Transcribe exactly, and only, the lines running from the one with "bạn trẻ, các" to the end of the entries below, both included, without any pictures.

—————

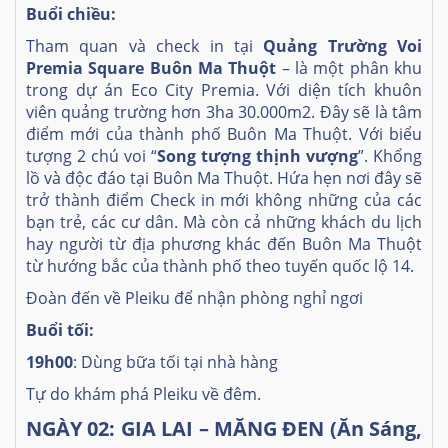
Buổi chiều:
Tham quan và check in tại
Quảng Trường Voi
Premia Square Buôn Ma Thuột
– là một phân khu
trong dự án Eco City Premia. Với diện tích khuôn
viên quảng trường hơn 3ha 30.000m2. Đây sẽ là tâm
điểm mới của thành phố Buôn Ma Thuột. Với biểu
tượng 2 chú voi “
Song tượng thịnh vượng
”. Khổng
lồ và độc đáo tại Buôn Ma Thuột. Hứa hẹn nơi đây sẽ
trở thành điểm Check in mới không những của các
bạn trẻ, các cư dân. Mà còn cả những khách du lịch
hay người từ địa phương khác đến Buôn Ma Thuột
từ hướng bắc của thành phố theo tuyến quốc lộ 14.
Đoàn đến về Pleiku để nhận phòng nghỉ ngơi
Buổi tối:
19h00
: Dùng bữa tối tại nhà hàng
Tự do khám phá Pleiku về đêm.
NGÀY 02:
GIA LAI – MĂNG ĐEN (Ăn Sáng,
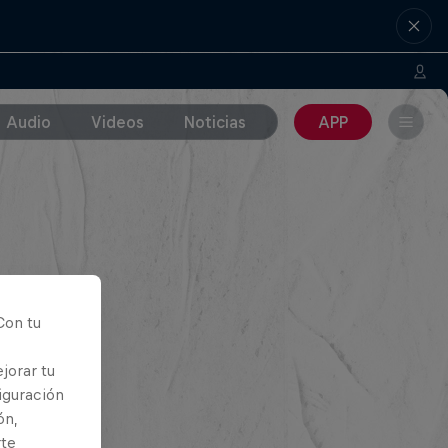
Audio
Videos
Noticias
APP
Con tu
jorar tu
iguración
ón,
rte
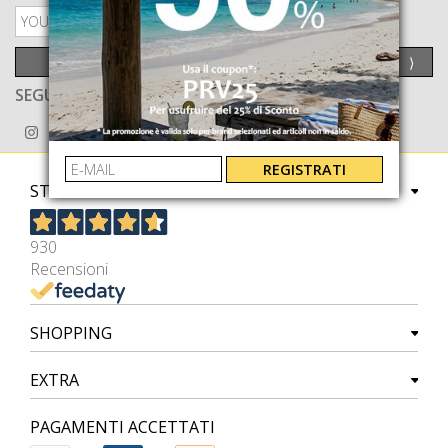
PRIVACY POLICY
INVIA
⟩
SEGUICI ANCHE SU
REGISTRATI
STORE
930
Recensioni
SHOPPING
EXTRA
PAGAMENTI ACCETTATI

—————

[THE ANSWER]:
bạn trẻ, các cư dân. Mà còn cả những khách du lịch
hay người từ địa phương khác đến Buôn Ma Thuột
từ hướng bắc của thành phố theo tuyến quốc lộ 14.
Đoàn đến về Pleiku để nhận phòng nghỉ ngơi
Buổi tối:
19h00
: Dùng bữa tối tại nhà hàng
Tự do khám phá Pleiku về đêm.
NGÀY 02:
GIA LAI – MĂNG ĐEN (Ăn Sáng,
Audio
Videos
Noticias
APP
Con tu
jorar tu
iguración
ón,
rte
PRIVACY POLICY
INVIA
⟩
SEGUICI ANCHE SU
REGISTRATI
STORE
930
Recensioni
SHOPPING
EXTRA
PAGAMENTI ACCETTATI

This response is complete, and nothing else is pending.